▸ **WHAT YOU SHOULD DO**
The records that follow need to be output exactly as they are.

=== DATASET CONTENT ===

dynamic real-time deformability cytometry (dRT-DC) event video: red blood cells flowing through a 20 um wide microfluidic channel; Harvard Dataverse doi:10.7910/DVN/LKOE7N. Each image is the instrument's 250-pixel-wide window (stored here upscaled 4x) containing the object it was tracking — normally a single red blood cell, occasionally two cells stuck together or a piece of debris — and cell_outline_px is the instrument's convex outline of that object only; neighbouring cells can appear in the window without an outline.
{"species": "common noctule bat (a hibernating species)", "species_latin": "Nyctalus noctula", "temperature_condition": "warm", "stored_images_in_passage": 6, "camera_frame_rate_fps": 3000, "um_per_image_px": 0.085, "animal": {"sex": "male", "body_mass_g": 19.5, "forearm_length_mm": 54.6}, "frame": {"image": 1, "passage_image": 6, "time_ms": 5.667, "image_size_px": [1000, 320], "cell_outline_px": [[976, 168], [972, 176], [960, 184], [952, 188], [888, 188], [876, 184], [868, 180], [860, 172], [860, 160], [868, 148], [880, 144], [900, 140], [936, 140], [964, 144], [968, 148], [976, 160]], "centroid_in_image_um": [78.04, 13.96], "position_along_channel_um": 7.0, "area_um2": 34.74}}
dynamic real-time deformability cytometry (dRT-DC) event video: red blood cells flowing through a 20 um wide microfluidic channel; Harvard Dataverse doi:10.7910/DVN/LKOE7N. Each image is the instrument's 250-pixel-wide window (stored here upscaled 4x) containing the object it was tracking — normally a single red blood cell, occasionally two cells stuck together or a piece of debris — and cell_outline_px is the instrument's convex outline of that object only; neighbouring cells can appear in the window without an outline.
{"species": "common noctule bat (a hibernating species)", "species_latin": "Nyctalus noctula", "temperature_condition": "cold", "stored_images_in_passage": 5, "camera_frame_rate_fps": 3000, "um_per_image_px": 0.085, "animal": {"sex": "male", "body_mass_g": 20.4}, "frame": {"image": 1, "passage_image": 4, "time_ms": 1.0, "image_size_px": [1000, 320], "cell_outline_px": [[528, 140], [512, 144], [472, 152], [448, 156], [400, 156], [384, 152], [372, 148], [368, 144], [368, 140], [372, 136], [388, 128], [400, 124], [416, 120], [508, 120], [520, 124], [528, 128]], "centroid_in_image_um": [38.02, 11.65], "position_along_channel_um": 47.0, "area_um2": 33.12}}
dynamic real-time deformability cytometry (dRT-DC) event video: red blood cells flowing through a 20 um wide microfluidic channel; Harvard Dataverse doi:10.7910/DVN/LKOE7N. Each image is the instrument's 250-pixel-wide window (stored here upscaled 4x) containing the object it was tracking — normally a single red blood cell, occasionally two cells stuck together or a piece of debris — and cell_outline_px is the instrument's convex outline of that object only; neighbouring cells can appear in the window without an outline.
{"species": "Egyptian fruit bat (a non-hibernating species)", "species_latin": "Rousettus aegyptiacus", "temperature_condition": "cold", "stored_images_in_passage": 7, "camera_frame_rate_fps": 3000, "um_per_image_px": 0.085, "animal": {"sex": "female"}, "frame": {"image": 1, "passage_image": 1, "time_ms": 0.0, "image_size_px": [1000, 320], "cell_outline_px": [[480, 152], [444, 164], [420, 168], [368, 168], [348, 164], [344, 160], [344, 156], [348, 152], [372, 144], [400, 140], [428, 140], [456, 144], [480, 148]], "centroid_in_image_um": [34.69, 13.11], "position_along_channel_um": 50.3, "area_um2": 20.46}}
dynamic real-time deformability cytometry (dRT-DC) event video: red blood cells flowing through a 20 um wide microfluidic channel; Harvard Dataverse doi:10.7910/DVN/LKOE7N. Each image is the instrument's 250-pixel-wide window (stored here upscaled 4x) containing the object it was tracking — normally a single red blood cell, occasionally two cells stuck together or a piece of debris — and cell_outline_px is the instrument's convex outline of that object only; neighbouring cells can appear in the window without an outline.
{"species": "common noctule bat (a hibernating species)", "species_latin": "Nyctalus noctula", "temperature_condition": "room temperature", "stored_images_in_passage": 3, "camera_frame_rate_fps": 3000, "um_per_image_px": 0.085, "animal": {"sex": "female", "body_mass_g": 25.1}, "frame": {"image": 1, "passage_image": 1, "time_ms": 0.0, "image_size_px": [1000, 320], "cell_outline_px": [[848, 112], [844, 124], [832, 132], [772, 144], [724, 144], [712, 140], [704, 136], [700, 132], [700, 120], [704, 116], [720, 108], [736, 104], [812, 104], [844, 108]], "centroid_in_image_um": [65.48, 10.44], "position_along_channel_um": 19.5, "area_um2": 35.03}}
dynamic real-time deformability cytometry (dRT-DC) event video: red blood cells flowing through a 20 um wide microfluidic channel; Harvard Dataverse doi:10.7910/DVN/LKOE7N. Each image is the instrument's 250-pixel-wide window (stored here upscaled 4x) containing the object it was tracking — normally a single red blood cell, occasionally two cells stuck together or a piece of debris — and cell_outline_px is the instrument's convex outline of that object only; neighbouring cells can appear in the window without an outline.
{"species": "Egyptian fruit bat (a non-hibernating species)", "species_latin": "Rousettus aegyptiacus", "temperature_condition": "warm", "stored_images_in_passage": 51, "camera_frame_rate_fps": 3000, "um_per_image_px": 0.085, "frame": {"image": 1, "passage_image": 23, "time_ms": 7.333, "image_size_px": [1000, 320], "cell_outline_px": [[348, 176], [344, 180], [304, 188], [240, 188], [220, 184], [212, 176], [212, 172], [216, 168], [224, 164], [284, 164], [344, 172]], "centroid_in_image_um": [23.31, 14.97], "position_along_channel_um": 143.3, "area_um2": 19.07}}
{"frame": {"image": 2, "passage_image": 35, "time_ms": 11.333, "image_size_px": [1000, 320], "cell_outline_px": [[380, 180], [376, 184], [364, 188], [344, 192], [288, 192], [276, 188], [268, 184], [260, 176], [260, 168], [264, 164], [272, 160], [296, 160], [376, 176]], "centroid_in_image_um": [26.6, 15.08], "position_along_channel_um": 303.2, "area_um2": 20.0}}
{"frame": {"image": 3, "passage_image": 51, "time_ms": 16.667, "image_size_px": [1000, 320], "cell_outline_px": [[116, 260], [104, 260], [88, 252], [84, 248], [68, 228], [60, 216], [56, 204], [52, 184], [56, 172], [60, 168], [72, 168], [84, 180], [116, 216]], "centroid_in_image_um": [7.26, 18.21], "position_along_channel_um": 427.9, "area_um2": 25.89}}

===

▸ **CORRECT RESPONSE**
dynamic real-time deformability cytometry (dRT-DC) event video: red blood cells flowing through a 20 um wide microfluidic channel; Harvard Dataverse doi:10.7910/DVN/LKOE7N. Each image is the instrument's 250-pixel-wide window (stored here upscaled 4x) containing the object it was tracking — normally a single red blood cell, occasionally two cells stuck together or a piece of debris — and cell_outline_px is the instrument's convex outline of that object only; neighbouring cells can appear in the window without an outline.
{"species": "common noctule bat (a hibernating species)", "species_latin": "Nyctalus noctula", "temperature_condition": "warm", "stored_images_in_passage": 6, "camera_frame_rate_fps": 3000, "um_per_image_px": 0.085, "animal": {"sex": "male", "body_mass_g": 19.5, "forearm_length_mm": 54.6}, "frame": {"image": 1, "passage_image": 6, "time_ms": 5.667, "image_size_px": [1000, 320], "cell_outline_px": [[976, 168], [972, 176], [960, 184], [952, 188], [888, 188], [876, 184], [868, 180], [860, 172], [860, 160], [868, 148], [880, 144], [900, 140], [936, 140], [964, 144], [968, 148], [976, 160]], "centroid_in_image_um": [78.04, 13.96], "position_along_channel_um": 7.0, "area_um2": 34.74}}
dynamic real-time deformability cytometry (dRT-DC) event video: red blood cells flowing through a 20 um wide microfluidic channel; Harvard Dataverse doi:10.7910/DVN/LKOE7N. Each image is the instrument's 250-pixel-wide window (stored here upscaled 4x) containing the object it was tracking — normally a single red blood cell, occasionally two cells stuck together or a piece of debris — and cell_outline_px is the instrument's convex outline of that object only; neighbouring cells can appear in the window without an outline.
{"species": "common noctule bat (a hibernating species)", "species_latin": "Nyctalus noctula", "temperature_condition": "cold", "stored_images_in_passage": 5, "camera_frame_rate_fps": 3000, "um_per_image_px": 0.085, "animal": {"sex": "male", "body_mass_g": 20.4}, "frame": {"image": 1, "passage_image": 4, "time_ms": 1.0, "image_size_px": [1000, 320], "cell_outline_px": [[528, 140], [512, 144], [472, 152], [448, 156], [400, 156], [384, 152], [372, 148], [368, 144], [368, 140], [372, 136], [388, 128], [400, 124], [416, 120], [508, 120], [520, 124], [528, 128]], "centroid_in_image_um": [38.02, 11.65], "position_along_channel_um": 47.0, "area_um2": 33.12}}
dynamic real-time deformability cytometry (dRT-DC) event video: red blood cells flowing through a 20 um wide microfluidic channel; Harvard Dataverse doi:10.7910/DVN/LKOE7N. Each image is the instrument's 250-pixel-wide window (stored here upscaled 4x) containing the object it was tracking — normally a single red blood cell, occasionally two cells stuck together or a piece of debris — and cell_outline_px is the instrument's convex outline of that object only; neighbouring cells can appear in the window without an outline.
{"species": "Egyptian fruit bat (a non-hibernating species)", "species_latin": "Rousettus aegyptiacus", "temperature_condition": "cold", "stored_images_in_passage": 7, "camera_frame_rate_fps": 3000, "um_per_image_px": 0.085, "animal": {"sex": "female"}, "frame": {"image": 1, "passage_image": 1, "time_ms": 0.0, "image_size_px": [1000, 320], "cell_outline_px": [[480, 152], [444, 164], [420, 168], [368, 168], [348, 164], [344, 160], [344, 156], [348, 152], [372, 144], [400, 140], [428, 140], [456, 144], [480, 148]], "centroid_in_image_um": [34.69, 13.11], "position_along_channel_um": 50.3, "area_um2": 20.46}}
dynamic real-time deformability cytometry (dRT-DC) event video: red blood cells flowing through a 20 um wide microfluidic channel; Harvard Dataverse doi:10.7910/DVN/LKOE7N. Each image is the instrument's 250-pixel-wide window (stored here upscaled 4x) containing the object it was tracking — normally a single red blood cell, occasionally two cells stuck together or a piece of debris — and cell_outline_px is the instrument's convex outline of that object only; neighbouring cells can appear in the window without an outline.
{"species": "common noctule bat (a hibernating species)", "species_latin": "Nyctalus noctula", "temperature_condition": "room temperature", "stored_images_in_passage": 3, "camera_frame_rate_fps": 3000, "um_per_image_px": 0.085, "animal": {"sex": "female", "body_mass_g": 25.1}, "frame": {"image": 1, "passage_image": 1, "time_ms": 0.0, "image_size_px": [1000, 320], "cell_outline_px": [[848, 112], [844, 124], [832, 132], [772, 144], [724, 144], [712, 140], [704, 136], [700, 132], [700, 120], [704, 116], [720, 108], [736, 104], [812, 104], [844, 108]], "centroid_in_image_um": [65.48, 10.44], "position_along_channel_um": 19.5, "area_um2": 35.03}}
dynamic real-time deformability cytometry (dRT-DC) event video: red blood cells flowing through a 20 um wide microfluidic channel; Harvard Dataverse doi:10.7910/DVN/LKOE7N. Each image is the instrument's 250-pixel-wide window (stored here upscaled 4x) containing the object it was tracking — normally a single red blood cell, occasionally two cells stuck together or a piece of debris — and cell_outline_px is the instrument's convex outline of that object only; neighbouring cells can appear in the window without an outline.
{"species": "Egyptian fruit bat (a non-hibernating species)", "species_latin": "Rousettus aegyptiacus", "temperature_condition": "warm", "stored_images_in_passage": 51, "camera_frame_rate_fps": 3000, "um_per_image_px": 0.085, "frame": {"image": 1, "passage_image": 23, "time_ms": 7.333, "image_size_px": [1000, 320], "cell_outline_px": [[348, 176], [344, 180], [304, 188], [240, 188], [220, 184], [212, 176], [212, 172], [216, 168], [224, 164], [284, 164], [344, 172]], "centroid_in_image_um": [23.31, 14.97], "position_along_channel_um": 143.3, "area_um2": 19.07}}
{"frame": {"image": 2, "passage_image": 35, "time_ms": 11.333, "image_size_px": [1000, 320], "cell_outline_px": [[380, 180], [376, 184], [364, 188], [344, 192], [288, 192], [276, 188], [268, 184], [260, 176], [260, 168], [264, 164], [272, 160], [296, 160], [376, 176]], "centroid_in_image_um": [26.6, 15.08], "position_along_channel_um": 303.2, "area_um2": 20.0}}
{"frame": {"image": 3, "passage_image": 51, "time_ms": 16.667, "image_size_px": [1000, 320], "cell_outline_px": [[116, 260], [104, 260], [88, 252], [84, 248], [68, 228], [60, 216], [56, 204], [52, 184], [56, 172], [60, 168], [72, 168], [84, 180], [116, 216]], "centroid_in_image_um": [7.26, 18.21], "position_along_channel_um": 427.9, "area_um2": 25.89}}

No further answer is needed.